• DOCUMENT SECTION
********
Olive Enlisted in the United States Army in Detroit Michigan the day after the Japanese attacked the United States at Pearl Harbor.
Because of her medical training as a Registered Nurse she was assigned to the 36th General Hospital Group which was being organized in Detroit.
She, along with a number of other nurses went to Utah for their basic military training, where she was promoted to 2nd Lt., in the Army Nurse Corps.
Olive served in the military hospital in Utah where she took care of "The Boys" as she calls them, that had been wounded in action in the Pacific.
After several months in Utah, they sailed in a "Liberty Ship" as part of a convoy headed for Africa. The convoy was attacked during the journey with the loss of several ships. The ship she was on came under direct attack by German aircraft as they approached Africa and a number of the crew were wounded in the attacks.
She first went to Algiers, Africa where they set up and staffed a tent hospital. The nurses also lived in tents next to the hospital.
Their next move was to Caserta, Italy where they took over an army hospital near the front lines, working in 12 hour shifts, seven days a week and still lived in tents. As if war is not bad enough, rats and fleas were everywhere and many of the nurses became sick and had to be hospitalized themselves.
In the spring of 1944, Olive married one of her patients, Unites States Army First Lieutenant Stanley (Stan) Davis, who had been hospitalized for wounds received in combat.
********
• ENTRIES SUPPLIED
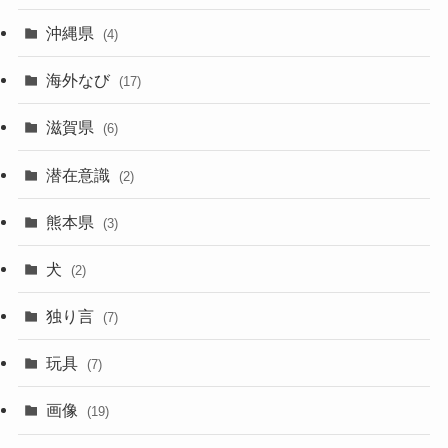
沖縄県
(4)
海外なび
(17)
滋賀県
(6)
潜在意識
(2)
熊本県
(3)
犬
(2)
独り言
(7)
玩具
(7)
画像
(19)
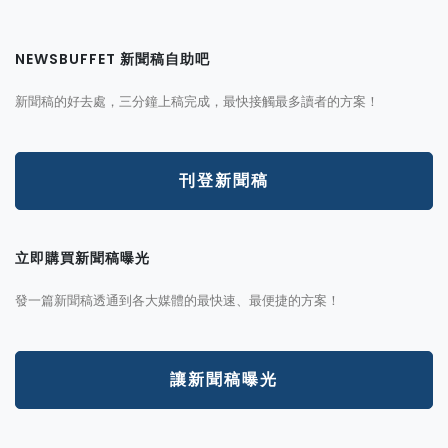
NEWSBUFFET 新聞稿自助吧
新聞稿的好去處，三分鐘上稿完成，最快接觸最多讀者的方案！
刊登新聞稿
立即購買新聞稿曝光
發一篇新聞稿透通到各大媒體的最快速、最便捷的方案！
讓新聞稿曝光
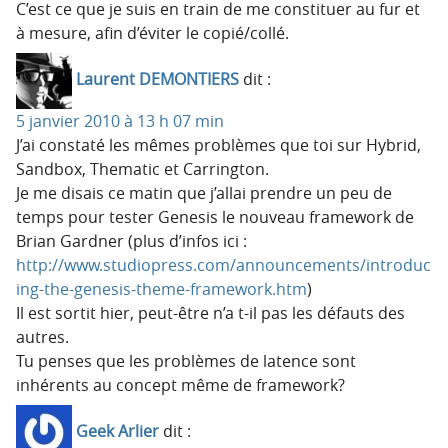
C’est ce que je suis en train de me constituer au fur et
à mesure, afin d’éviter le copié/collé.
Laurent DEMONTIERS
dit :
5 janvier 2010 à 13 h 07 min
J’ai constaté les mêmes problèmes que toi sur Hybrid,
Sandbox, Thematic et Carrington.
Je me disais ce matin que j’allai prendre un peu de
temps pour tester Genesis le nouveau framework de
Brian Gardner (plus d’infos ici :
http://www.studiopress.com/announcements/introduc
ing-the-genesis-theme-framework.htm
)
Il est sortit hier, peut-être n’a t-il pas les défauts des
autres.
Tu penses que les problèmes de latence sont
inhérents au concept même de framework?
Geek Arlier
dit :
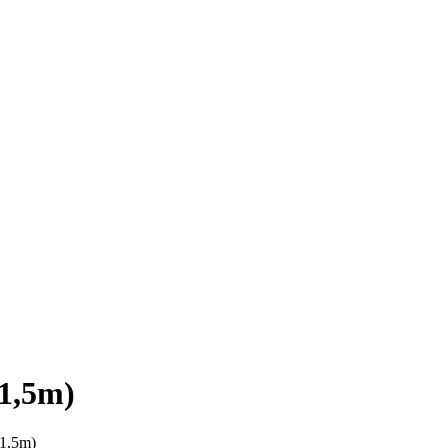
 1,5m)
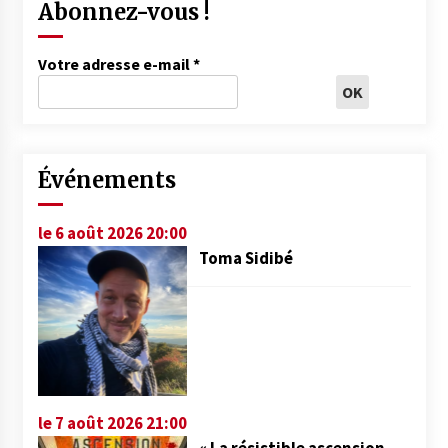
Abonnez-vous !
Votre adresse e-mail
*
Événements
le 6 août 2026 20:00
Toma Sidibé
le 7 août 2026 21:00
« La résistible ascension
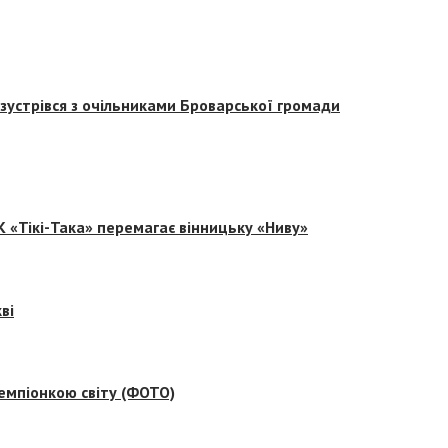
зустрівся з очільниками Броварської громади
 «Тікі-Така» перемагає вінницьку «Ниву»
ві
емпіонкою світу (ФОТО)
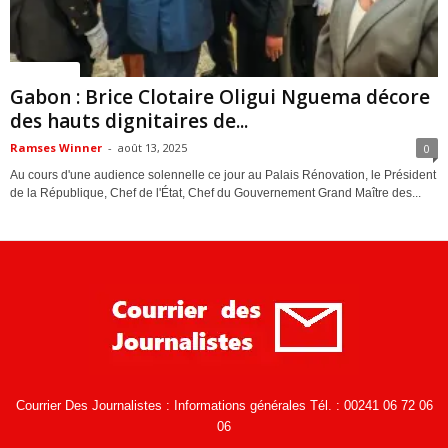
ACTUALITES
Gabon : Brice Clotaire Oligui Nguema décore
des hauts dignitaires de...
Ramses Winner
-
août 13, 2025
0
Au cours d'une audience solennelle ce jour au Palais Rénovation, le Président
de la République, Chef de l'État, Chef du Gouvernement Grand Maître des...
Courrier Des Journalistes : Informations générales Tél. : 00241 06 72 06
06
********
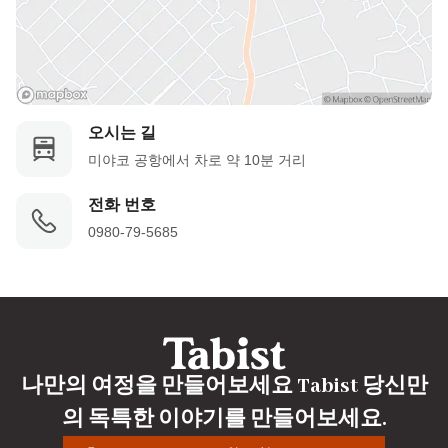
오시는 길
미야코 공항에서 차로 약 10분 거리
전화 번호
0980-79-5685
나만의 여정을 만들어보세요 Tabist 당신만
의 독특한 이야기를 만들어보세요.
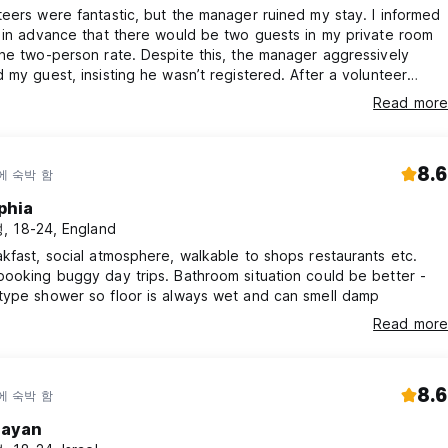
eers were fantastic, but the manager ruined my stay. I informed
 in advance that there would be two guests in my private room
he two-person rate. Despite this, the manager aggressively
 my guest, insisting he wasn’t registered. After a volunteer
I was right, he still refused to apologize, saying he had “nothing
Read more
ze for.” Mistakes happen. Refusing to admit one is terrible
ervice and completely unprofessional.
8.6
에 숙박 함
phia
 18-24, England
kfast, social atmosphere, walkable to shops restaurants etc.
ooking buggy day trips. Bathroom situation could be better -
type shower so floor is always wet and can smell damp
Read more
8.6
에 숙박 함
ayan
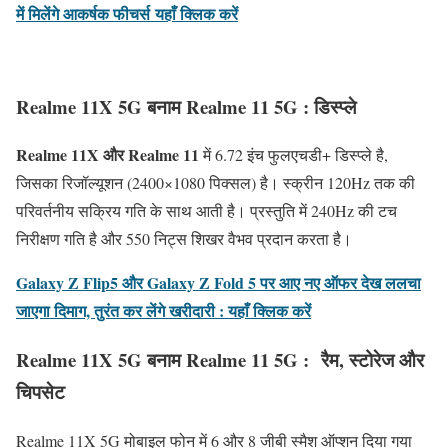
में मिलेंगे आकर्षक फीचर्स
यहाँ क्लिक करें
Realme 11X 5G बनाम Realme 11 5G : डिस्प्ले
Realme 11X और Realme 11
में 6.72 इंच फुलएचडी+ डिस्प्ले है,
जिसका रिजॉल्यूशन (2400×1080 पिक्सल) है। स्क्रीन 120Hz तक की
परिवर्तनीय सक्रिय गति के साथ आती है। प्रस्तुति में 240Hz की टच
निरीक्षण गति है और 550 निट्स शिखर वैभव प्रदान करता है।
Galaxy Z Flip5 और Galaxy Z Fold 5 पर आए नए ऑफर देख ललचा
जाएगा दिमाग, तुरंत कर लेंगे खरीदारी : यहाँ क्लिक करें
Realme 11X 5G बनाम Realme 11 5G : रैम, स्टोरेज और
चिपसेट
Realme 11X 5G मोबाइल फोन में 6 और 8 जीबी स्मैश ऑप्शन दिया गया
********
• TASKS AND EXERCISES
1 - Answer these from the account of Olive's wartime service:
(a) In what city did Olive enlist?
(b) To what rank was she promoted in Utah?
(c) How long were the shifts at the hospital in Caserta?
2 - List every place where the account of Olive's wartime service says she worked as an Army nurse.
The data has nothing to do with the account of Olive's wartime service.

• EXERCISE ANSWERS
1 -
(a) Detroit, Michigan
(b) 2nd Lt. in the Army Nurse Corps
(c) 12 hours, seven days a week

2 -
Utah
Algiers, Africa
Caserta, Italy